I’ll spare you the details (like how the dough was so rubbery, trying to roll it out was harder than getting my husband Z to change the bedsheets).
Because the highlight of this experience was how, after popping it in the oven for 5 minutes, the butter in the dough melted and gathered into a pool on the baking tray – thereafter frying the pastry.
Then, after another 10 minutes, the almond filling followed suit, growing, bubbling, mutating into three menacing globs – like unwanted, out-of-control appendages. In fact, if aliens were taking over Earth, I’ll call Will Smith and tell him that ground-zero is the oven in my kitchen.
Even more infuriating, the damn thing refused to be cooked.
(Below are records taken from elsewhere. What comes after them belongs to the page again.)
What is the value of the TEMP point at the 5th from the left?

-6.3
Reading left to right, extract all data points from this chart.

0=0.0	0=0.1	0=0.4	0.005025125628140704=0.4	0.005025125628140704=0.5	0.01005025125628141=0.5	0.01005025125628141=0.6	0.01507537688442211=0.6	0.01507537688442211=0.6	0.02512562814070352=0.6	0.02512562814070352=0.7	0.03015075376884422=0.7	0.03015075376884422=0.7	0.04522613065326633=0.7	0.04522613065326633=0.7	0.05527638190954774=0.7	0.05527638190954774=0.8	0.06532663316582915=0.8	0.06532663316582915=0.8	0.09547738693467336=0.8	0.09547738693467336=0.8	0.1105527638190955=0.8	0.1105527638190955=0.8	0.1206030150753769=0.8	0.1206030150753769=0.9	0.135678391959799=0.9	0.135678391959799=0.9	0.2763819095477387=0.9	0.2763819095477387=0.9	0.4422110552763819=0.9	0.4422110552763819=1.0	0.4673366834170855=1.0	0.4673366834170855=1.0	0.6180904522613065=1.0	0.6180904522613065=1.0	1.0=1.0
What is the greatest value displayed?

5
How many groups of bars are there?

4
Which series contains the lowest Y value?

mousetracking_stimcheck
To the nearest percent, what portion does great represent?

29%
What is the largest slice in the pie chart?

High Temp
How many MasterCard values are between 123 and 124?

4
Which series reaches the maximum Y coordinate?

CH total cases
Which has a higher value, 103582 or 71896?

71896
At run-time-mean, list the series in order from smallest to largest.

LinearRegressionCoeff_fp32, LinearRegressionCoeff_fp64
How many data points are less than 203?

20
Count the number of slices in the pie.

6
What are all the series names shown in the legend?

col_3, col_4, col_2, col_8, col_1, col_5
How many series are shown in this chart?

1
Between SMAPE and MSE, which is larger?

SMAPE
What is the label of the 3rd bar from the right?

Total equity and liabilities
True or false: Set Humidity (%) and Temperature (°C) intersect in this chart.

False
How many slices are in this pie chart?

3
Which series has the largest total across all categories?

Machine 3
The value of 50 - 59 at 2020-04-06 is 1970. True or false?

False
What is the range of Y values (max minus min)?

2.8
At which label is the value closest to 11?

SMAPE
After baking for one whole hour, only the outer layers were turned a crisp golden yellow. The inside remained disgustingly gummy. Then again, it didn’t matter either way because the texture was so hard I could barely cut through it.
It may not look it in the photo (left, because my Z is a wizard with his lenses), but this thing nearly took out a tooth.
I felt like whipping out my mobile and putting it next to the baking tray. I want this E.T. to phone and go home.